In her bare hand is a snowball.

It wouldn't have been a shock if she'd lobbed it at her companion or figured out another way to laugh and revel in such a glorious location.

That was her way for all 25 years of her life, enjoying nature, loving, helping and laughing with other people.

Sandall died Nov. 8 when she fell hundreds of feet off Yosemite National Park's famous Half Dome after a rainstorm created slippery footing.

Her death left family and friends digging into their souls looking for ways to honor her young, full life.

"The things she did in this short life I think are phenomenal," said Sandall's former teacher at Eldorado High School and dear friend, Joan Goessl. "She filled every corner. So many of us talk about the `I shoulds,' but she lived her life doing those things."

Just after graduating from Eldorado High School with a 4.0 grade-point average in 1999, she traveled to Nepal and Mexico, where she worked with homeless children to organize a school and raised money to support organizations opposing child labor.

There, she also forged a fair trade alliance with a group of women in Oaxaca, Mexico, and connected them with a market in Albuquerque.

Her parents, Paul and Rebecca Sandall, plan to continue this trade arrangement. The women, who called Emily "their sister," will be told of her death via e-mail, Rebecca Sandall said.

"She always looked out for the underdog, and she would kind of explain it as the people who might be forgotten," Rebecca Sandall said. "She was always beyond her years that way. But she had this playful side that kept her very pure and young."

Emily Sandall graduated from the University of Montana-Missoula in 2004 and most recently worked as an outdoor guide with children's camps in Montana.

She hoped to open an organic farm for battered women and had taken two months off work and school to help rebuild areas in Katrina-ravaged New Orleans.

Her parents, along with her siblings Barry and Laura, are creating a foundation in Emily's name to fund tuition to the outdoor children's camps Emily cherished.

"She was a light for lots of people, a pretty unique person," Paul Sandall said. "I think everybody admired her sense of adventure and sense of humanitarianism."

Sandall was also an accomplished athlete, a runner.

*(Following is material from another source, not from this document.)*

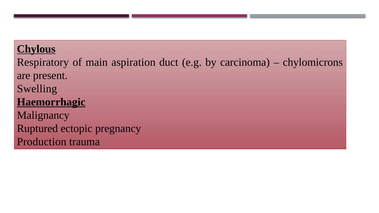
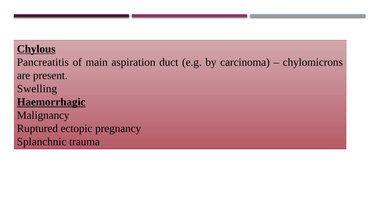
Respiratory: Respiratory -> Pancreatitis
Production: Production -> Splanchnic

In 1998, she was selected as The Tribune's athlete of the year in Cross Country.

At that time, she answered The Tribune's questionnaire:

"My advice is: I hope everyone out there has a reason to smile that outweighs your reasons to frown.

"What people don't know is: I hate shopping. I always feel guilty getting new things when I'd much rather have homemade things or hand-me-downs. And, I like cheese."

This sense of humility, hopefulness and playfulness were always a part of Emily, friends and family say.

"Her death is causing me to reflect on the way I live and looking at this legacy," said Goessl, "her legacy of true beauty in every moment of every day."